2nd generation Eurocode 2
EN 1992-1-1 and EN 1992-1-2 for “The Design of Concrete Structures” (EC2) were formally published in 2004. In the UK, the National Annexes for the documents were published at the end of 2005. Whilst there have been amendments since, these have either been editorial or to address specific problems, rather than significant revisions to the code. The documents are therefore 19 years old and in need of an update. Nothing happens quickly in standard development and plans to update the document started in 2010! Work on technical changes began in 2014 and this page will look at the revision process and highlight some of the changes.
The revision process
The first activity in the revision process was to carry out a “Systematic Review” in which the CEN member nations were asked to provide comments on the current code. This review then provided the background for updating the current clauses. In addition to this, proposals were made for new topics to include in the revised codes. The work was split between 10 voluntary task groups who in turn handed their initial work to three project teams. The first project team worked on improving the current content of EN 1992-1-1, the second project team worked on the fire part, EN 1992-1-2, and the third project team developed clauses for the new topics proposed for EN 1992-1-1. Once the project teams had finished their work, the texts were passed back to the main European Standards Committee for Structural Concrete where they were discussed and further edited after national comments. In July 2021 a draft of the 2nd generation Eurocode 2 was published for CEN Enquiry. This is a formal part of the process and is meant to be the last opportunity for technical comments. The Enquiry stage was passed in December 2021 but there were nearly 5,000 comments received. Once these comments were addressed the 2nd generation Eurocode was sent for Formal vote which was passed at the end of the summer 2023. Leading to final publishing of the 2nd Generation Eurocode 2 by BSI at the end of November 2023.
The technical update
The current EN 1992-2 covering concrete bridges, has been incorporated into the main part, as has EN 1992-3 on liquid retaining and containment structures. It was felt that most of the information in these parts could also be applied to other types of structures. Once this information was removed the remainder did not warrant a separate document and is instead included in Annexes in the main document.

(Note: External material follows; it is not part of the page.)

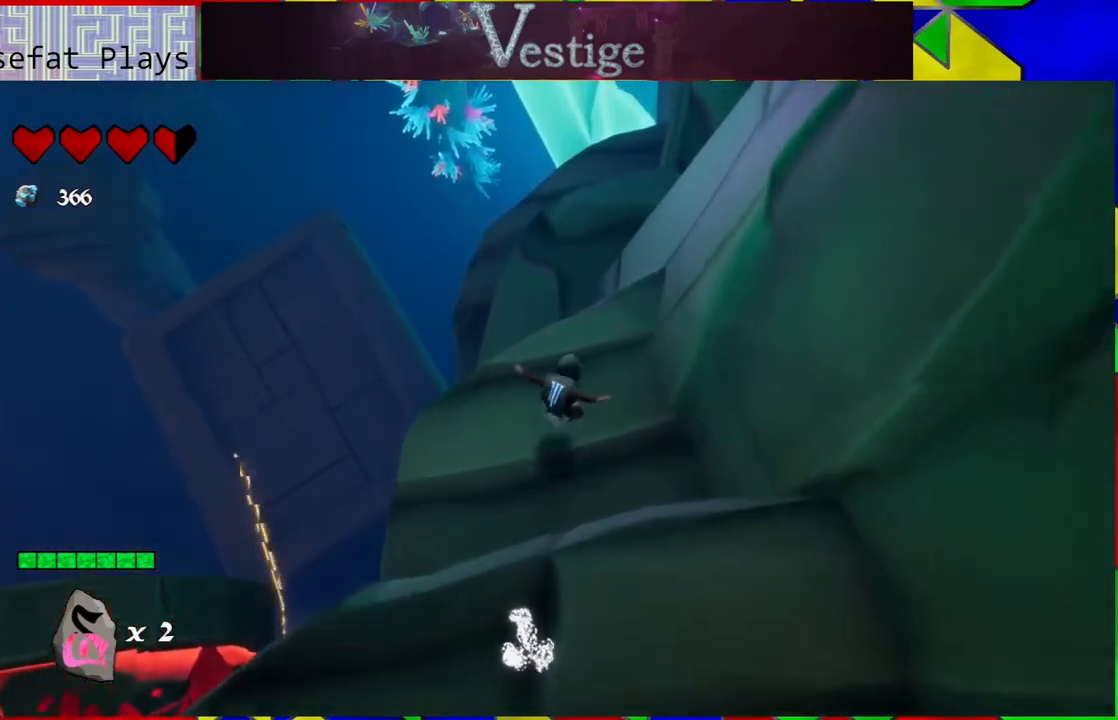
{"buttons": ["B"], "left_stick": "up", "right_stick": "center", "events": [[367, "B", "down"]]}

The systematic review clearly highlighted shear, cracking, anchorage and lap lengths as being areas for improvement. The work on shear has led to the proposal of completely new models for members without shear reinforcement and for punching shear, these models are mechanically based and therefore offer more flexibility in use. Whilst the beam shear model retains the basic approach of the current code, there are various more rigorous options to improve the efficiency of the design. The comments on cracking were largely on the simplified approaches and these are moved to an “Informative” annex. As with the current EC2, nations can choose to use, to modify or to simply not use “Informative” annexes. There is now a simplified approach for laps and anchorages, which is similar to that previously used in BS 8110, and a more detailed method is given when the situation is outside of typical cases.
There has been an attempt to reduce the number of different concrete “efficiency” factors used within the code, this is achieved by introducing a so called “brittleness” factor within the design concrete strength. This also has the advantage of simplifying the section design for higher strength concretes. Headed studs and headed bars have been fully incorporated into the detailing rules recognising that they are now commonly used. There is a new annex that covers restraint cracking in a similar framework to CIRIA C766, although there are some significant differences.
One of the changes to EC2 is the introduction of Exposure Resistance Classes (ERC) for durability. The UK do not currently use the method of durability design given in EC2 as this is subject to National Annex and we refer to BS 8500. The new approach can be matched more closely to that in BS 8500 in that for a concrete with a defined ERC, a minimum cover for durability is given. In the UK, initially the approach in BS 8500 will be adopted but in the future the aim is that new and novel, potentially low carbon, concretes can be given an ERC based on a set of accelerated tests thus enabling their easier introduction.
The 2nd generation Eurocode 2 now includes Annexes on non-linear analysis procedures, assessment of existing structures, strengthening of existing structures with CFRP, embedded FRP reinforcement, steel fibre reinforced concrete structures, recycled aggregate concrete and stainless reinforcing steel. With the exception of stainless reinforcing steels, all of these annexes are “Informative”. There are various reasons for this informative status, sometimes this was because of differences in national approaches, but often it was due to the lack of harmonised material standards or execution standards. In some cases, such as assessment of existing buildings, it is recognised that a nation’s building stock reflects the codes they were previously designed to, so there is clearly a place for additional local guidance.
The 2nd generation Eurocode 2 is a significant revision to the current code. Not only does it update many areas in the current code, it also has a much wider scope. Whilst the wider scope has meant some models have become more complicated to allow for the more general application hopefully the new code will prove a competent document for the next 20 years.